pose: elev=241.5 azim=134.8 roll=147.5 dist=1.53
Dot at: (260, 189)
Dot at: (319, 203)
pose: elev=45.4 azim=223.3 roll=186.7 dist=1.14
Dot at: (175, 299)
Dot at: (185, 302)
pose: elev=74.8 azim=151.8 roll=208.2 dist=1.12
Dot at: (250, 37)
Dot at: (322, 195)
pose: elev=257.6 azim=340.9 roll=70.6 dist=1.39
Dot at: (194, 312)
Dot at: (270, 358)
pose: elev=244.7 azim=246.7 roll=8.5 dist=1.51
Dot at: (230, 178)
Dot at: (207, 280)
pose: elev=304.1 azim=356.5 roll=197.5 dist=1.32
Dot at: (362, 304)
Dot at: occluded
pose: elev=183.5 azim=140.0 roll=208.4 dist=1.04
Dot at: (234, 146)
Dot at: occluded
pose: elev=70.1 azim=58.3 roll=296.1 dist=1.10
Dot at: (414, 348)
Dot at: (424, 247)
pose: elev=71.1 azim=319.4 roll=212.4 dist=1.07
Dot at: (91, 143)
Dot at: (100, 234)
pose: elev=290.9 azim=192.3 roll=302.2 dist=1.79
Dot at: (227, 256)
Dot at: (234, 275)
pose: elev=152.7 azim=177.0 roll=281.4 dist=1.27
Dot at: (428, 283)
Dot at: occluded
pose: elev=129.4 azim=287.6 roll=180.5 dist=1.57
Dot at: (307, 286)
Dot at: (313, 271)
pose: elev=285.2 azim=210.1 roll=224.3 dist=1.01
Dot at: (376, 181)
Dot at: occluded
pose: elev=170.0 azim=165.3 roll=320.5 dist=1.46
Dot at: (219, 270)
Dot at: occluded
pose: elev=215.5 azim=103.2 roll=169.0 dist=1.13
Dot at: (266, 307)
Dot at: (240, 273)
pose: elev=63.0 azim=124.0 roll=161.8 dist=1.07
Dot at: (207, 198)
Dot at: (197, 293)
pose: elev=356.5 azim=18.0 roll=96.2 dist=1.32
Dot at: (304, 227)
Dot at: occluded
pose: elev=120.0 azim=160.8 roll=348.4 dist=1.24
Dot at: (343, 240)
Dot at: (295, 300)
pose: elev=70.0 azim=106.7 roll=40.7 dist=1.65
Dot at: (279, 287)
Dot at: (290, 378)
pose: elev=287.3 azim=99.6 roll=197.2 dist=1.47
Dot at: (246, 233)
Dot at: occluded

********

### [Problem]
Copy out the entries above exactly, from the line containing "pose: elev=285.2 azim=210.1" through the last line of the entries.

### [Correct output]
pose: elev=285.2 azim=210.1 roll=224.3 dist=1.01
Dot at: (376, 181)
Dot at: occluded
pose: elev=170.0 azim=165.3 roll=320.5 dist=1.46
Dot at: (219, 270)
Dot at: occluded
pose: elev=215.5 azim=103.2 roll=169.0 dist=1.13
Dot at: (266, 307)
Dot at: (240, 273)
pose: elev=63.0 azim=124.0 roll=161.8 dist=1.07
Dot at: (207, 198)
Dot at: (197, 293)
pose: elev=356.5 azim=18.0 roll=96.2 dist=1.32
Dot at: (304, 227)
Dot at: occluded
pose: elev=120.0 azim=160.8 roll=348.4 dist=1.24
Dot at: (343, 240)
Dot at: (295, 300)
pose: elev=70.0 azim=106.7 roll=40.7 dist=1.65
Dot at: (279, 287)
Dot at: (290, 378)
pose: elev=287.3 azim=99.6 roll=197.2 dist=1.47
Dot at: (246, 233)
Dot at: occluded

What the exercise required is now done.